> _Task requirements_
• A. Translate this sentence from the battery box write-up into Spanish: "I had some Romex wire left from when I wired the attic up, so I stripped that down to bare copper and built my 18650 holders into an easy to follow shape."
• B. Reproduce word for word the section of the battery box write-up that starts with "I had some Romex" and runs through "the soldering process.".

> _Passage for review_
"""
Emergency Battery Boxes

At our home we lose power quite frequently, no matter the season. After ending up with several hundred 18650 cells from my motorcycle build I figured this would be a great way to use them.

I figured going with 4s configuration would be the best, since as the cells lose voltage they can drop to the 12v minimum of the resources I would be running off of it. I grabbed a couple of waterproof tackle boxes, and different types of USB and 12v cigarette lighter connections.

Here is revision 1.0 and the cell layout for the second box. This was ok. But I can do better.

Here is 2.0. I changed the cell layout, and added the cig lighter plug. I charged 3 tablets, 2 cell phones, and ran 24 hour stress testing on my USB-C macbook from it and lost about .4 V on the storage.

So after discussions with a DIY board I frequented I decided that just using nickel spot welded to the cells was not enough protection. What if one of my recycled cells decides its done and fries itself into oblivion. That would be bad news. So I found a writeup about how someone used fuse wire to individually attach the cells on the + and – to a busbar and then serialize those busbars into the cell needed.

I had some Romex wire left from when I wired the attic up, so I stripped that down to bare copper and built my 18650 holders into an easy to follow shape.

I hot glued the bus bar to the cell holder, then soldered individual fuse wires to each cell

Each wire can only handle about 30 amps before burning itself off of the line, so any shorts should only remove themselves from the system.

I know a lot of people are screaming about the solder on the cells. I used a high lead content solder to reduce the amount of heating on the cells. And made sure to verify each cell before and after the soldering process.

So the small case I built has 32 Ah for a total of 472 Wh and the large case has 65 Ah for a total of 946 Wh. More than enough to keep our devices charged during any outages. I also have USB LED lights that I can run off of these boxes, and am picking up some USB fans to keep us cooler during hot summer outages.

The next project is building some DC UPSes for my wifi and modem so that if our house loses power, but the ISP still has juice the kids can still play games and watch shows until the power is back.
"""
> _Recorded data_
"""
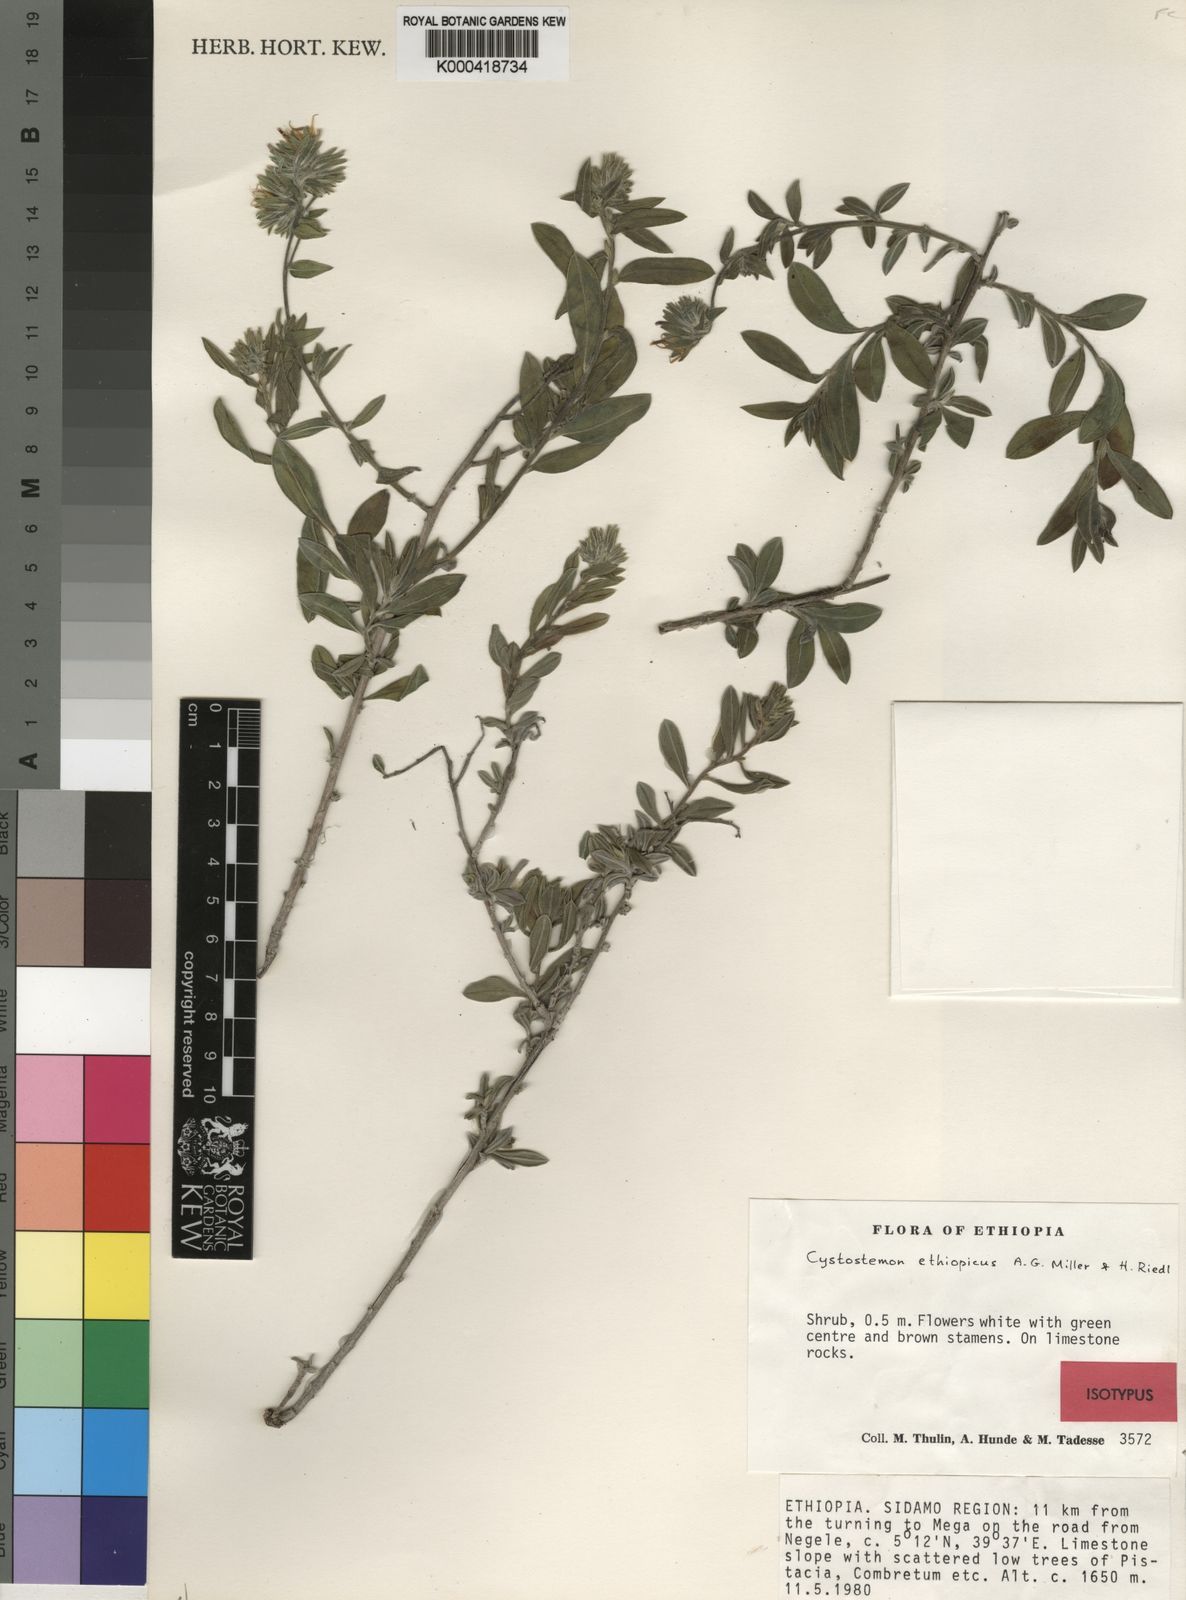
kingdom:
"""
> _Answers to the tasks_
• A. Me sobraba algo de cable Romex de cuando hice la instalación eléctrica del ático, así que lo pelé hasta dejar el cobre desnudo y armé mis soportes para celdas 18650 con una forma fácil de seguir.

• B.
I had some Romex wire left from when I wired the attic up, so I stripped that down to bare copper and built my 18650 holders into an easy to follow shape.

I hot glued the bus bar to the cell holder, then soldered individual fuse wires to each cell

Each wire can only handle about 30 amps before burning itself off of the line, so any shorts should only remove themselves from the system.

I know a lot of people are screaming about the solder on the cells. I used a high lead content solder to reduce the amount of heating on the cells. And made sure to verify each cell before and after the soldering process.